Investment banks surveyed by The Wall Street Journal now predict that Brent crude, the international benchmark, would average $43 a barrel in 2016. That is up $2 from April’s survey. The survey of 13 investment banks predicts that the price of West Texas Intermediate, the U.S. oil gauge, will average $41 a barrel this year and $55 a barrel in 2017. The market is conspiring to help OPEC,” said Doug King, chief investment officer at RCMA Asset Management and manager of that firm’s $240 million Merchant Commodity hedge fund. “If I was in the Saudis’ shoes right now, I’d be pretty happy right now.”
Almost six months of lower prices have dragged the year’s average down. But analysts see a more-positive trajectory for the second half of the year. By the fourth quarter of 2016, analysts expect oil to be trading at $48 a barrel, up from a prediction of $47 in April’s survey.

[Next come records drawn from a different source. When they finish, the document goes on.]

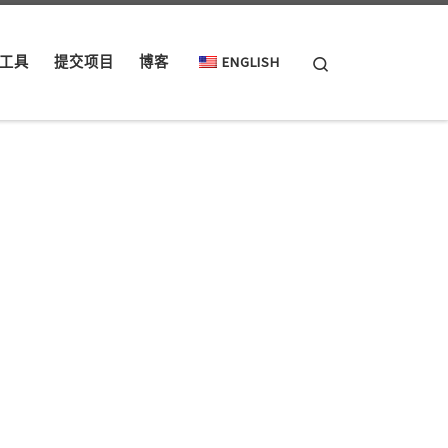
Search
工具
提交项目
博客
ENGLISH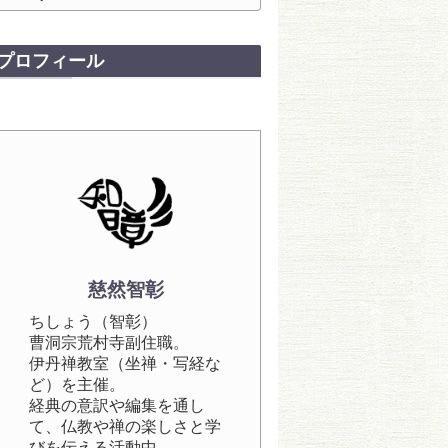
禅・写経・法話などを
行っています。
プロフィール
慈然智彰
ちしょう（智彰）
曹洞宗荒村寺副住職。
伊丹禅教室（坐禅・写経な
ど）を主催。
経典の意訳や編集を通し
て、仏教や禅の楽しさと学
びを伝える活動中。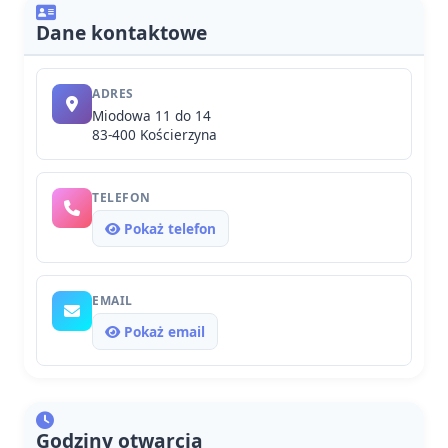
Dane kontaktowe
ADRES
Miodowa 11 do 14
83-400 Kościerzyna
TELEFON
Pokaż telefon
EMAIL
Pokaż email
Godziny otwarcia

Crude has rallied since it hit a decade low of less than $30 early this year as U.S. output continued to decline and a series of production outages from Canada to Nigeria cut supply. U.S. output has fallen from a peak of 9.7 million barrels a day in April 2015 to less than nine million barrels in recent weeks, according to government data. Few analysts expect OPEC to change its policy at this week’s meeting in Vienna. “The urgency to do something is gone as prices have rallied,” said Michael Wittner, chief oil analyst at Société Générale SA.
The path to consistent prices gains is expected to be volatile. The banks in the survey see Brent averaging $43 a barrel in the third quarter of this year, below where it is trading now. Analysts say that supply disruptions, such as through civil unrest in Nigeria, will ease, sending more crude washing back into markets. Production from some OPEC members is also on the rise, including from Iran, which is ramping up its output after international sanctions were lifted in January. OPEC could face another familiar challenge: U.S. shale drillers. U.S. oil fields are peppered with drilled wells that haven’t been activated and a $50 barrel is enough to now make them profitable, according to Citigroup. The recent price rally could release 400,000 barrels a day or more of new U.S. output, the bank said.